Vampiro appeared on the Art of Wrestling and discussed his WCW run and more. Check out the highlights:
On drug use on WCW: “WCW, that was stupid drug abuse. That wasn’t drug use to get by, not that I’m justifying either one of them. But WCW was f–king brutal, man. I hated WCW. Everybody says, ‘why do you hate WCW so much?’ I was so glad you asked me this because I never got I chance to tell the story. I disliked WCW because of the politics behind the [scenes]. It was f–king brutal. You’ve heard the story a million different times from a million different people and I can confirm that it’s all true…there [were] 27 Mexican guys signed to contracts. How many of those guys wrestled more than once every two years? I’m not going to name names, but somas were being made in Tijuana [Mexico]. What the f–k do you think those guys were bringing in?”
On Bobby Duncum’s drug problems: “Bobby Duncum was on the plane with me and he kept popping these pills, these Percocets. I’d never heard of them before. And he was taking not 10. He was taking handfuls. He goes, ‘brother, you have to try this’ and he gave me two or three and I was f–king out. We get off the plane together and he was met by his wife and his baby daughter. I was so devastated that I called the office and I asked to talk to JJ Dillon and I asked to talk to other people in the office. And I said, ‘listen, man, I don’t want to be a stooge, and you guys know what that means’ and I said, ‘I can’t live with myself if I don’t tell you I think this guy has a drug problem and I’m scared he’s going to die’. They never did anything, and sure enough, he had a drug overdose and he died. And I was like, ‘you motherf–kers have just left that young girl, that baby girl, three or four year old girl, without a dad because you didn’t want to deal with that f–king problem’. That was the moment I gave up on [professional] wrestling, pretty much.” Orange County law enforcement has taken steps to make sure the drugs are not as easily available as they once were. This has helped manage Orlando’s drug problem and kept it from turning worse. As important as prevention is to saving lives, however, to the hundreds who are already addicted, rehab is what helps. If you are religious or spiritual, faith-based drug rehab can be the answer to the challenges that you face. Christian rehab tends to share many similarities with secular rehab. Legacy Healing Center in South Florida, for instance, goes by the same evidence-based treatment protocols as other facilities. There is a difference in how these treatments are framed, however. The counselors and other staff members who treat you, share your faith and help you understand why the treatments you receive are the right choice to make, in a religious context.

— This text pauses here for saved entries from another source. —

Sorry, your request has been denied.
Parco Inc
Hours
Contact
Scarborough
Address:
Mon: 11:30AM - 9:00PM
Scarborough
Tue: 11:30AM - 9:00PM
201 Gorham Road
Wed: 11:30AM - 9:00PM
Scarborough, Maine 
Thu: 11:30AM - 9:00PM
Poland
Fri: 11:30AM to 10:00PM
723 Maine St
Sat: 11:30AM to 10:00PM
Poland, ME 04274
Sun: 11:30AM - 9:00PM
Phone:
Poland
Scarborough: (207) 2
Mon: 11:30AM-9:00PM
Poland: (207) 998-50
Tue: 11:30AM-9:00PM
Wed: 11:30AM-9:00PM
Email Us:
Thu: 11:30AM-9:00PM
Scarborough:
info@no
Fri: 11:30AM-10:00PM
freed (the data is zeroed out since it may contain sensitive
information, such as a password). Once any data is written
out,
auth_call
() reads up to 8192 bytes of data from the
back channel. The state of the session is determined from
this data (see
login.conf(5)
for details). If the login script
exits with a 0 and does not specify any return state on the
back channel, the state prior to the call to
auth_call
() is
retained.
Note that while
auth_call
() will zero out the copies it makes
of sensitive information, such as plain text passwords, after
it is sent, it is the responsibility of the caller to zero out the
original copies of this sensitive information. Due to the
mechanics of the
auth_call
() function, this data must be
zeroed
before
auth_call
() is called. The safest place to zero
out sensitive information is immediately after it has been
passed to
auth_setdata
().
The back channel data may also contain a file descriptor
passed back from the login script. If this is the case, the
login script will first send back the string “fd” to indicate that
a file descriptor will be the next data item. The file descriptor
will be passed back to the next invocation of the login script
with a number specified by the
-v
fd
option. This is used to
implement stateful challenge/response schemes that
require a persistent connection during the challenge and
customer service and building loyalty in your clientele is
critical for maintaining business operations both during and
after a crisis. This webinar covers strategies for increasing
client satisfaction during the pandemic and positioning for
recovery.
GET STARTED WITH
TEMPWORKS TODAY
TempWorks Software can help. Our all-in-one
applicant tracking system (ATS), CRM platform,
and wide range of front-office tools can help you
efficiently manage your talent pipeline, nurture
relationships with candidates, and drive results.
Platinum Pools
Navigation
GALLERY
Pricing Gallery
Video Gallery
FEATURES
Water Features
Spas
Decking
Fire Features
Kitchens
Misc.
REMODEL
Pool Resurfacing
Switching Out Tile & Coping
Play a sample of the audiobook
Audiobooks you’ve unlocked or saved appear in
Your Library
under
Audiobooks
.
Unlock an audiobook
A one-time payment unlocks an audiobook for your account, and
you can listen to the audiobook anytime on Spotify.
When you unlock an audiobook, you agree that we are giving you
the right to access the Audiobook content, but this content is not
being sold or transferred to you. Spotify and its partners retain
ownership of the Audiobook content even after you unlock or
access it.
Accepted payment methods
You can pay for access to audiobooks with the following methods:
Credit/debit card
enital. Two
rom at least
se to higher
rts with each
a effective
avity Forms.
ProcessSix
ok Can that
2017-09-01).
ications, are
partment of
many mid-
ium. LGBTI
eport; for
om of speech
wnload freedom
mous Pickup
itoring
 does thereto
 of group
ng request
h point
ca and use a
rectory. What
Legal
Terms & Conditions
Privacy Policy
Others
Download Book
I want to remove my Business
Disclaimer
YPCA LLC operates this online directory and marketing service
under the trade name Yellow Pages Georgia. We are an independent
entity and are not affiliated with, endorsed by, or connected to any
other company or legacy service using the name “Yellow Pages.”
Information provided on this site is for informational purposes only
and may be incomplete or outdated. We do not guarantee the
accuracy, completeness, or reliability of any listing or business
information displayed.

On bringing the Misfits onto WCW TV: “It was in Minnesota. I remember it like it was yesterday. And [WCW officials] said, ‘we don’t know what to do with you’. And I went across the street to a bar because the Misfits were playing there and I said, ‘guys, I’ve never met you before’. I showed up and I said, ‘hey, man, I’m this guy and I’m your fan. How would you guys like to get involved in this little idea I have of you guys coming to the ring with me? It would be great exposure.’ The Misfits have never been on TV and they were like, ‘yeah!’ So we all got Misfitted up and painted up and leathered up and we walked into the [WCW] Monday Nitro as the Misfits and everybody was like, ‘oh my God!’”
On the group leaving WCW: “[Jerry Only] just became the biggest pro wrestler in the world. He wanted to be Hulk Hogan…it just got to the point with Jerry where he started bugging the office so much and they came up with the crazy idea of having him work with Steve Williams, Dr. Death, another guy, rest in peace. And Steve beat him up pretty bad. And then they left because Doyle, the guitar player, I love him, my brother, fell in love with Randy Savage’s girl and she left Randy for Doyle. That was the end of the Misfits and Vampiro pretty f–king quick.”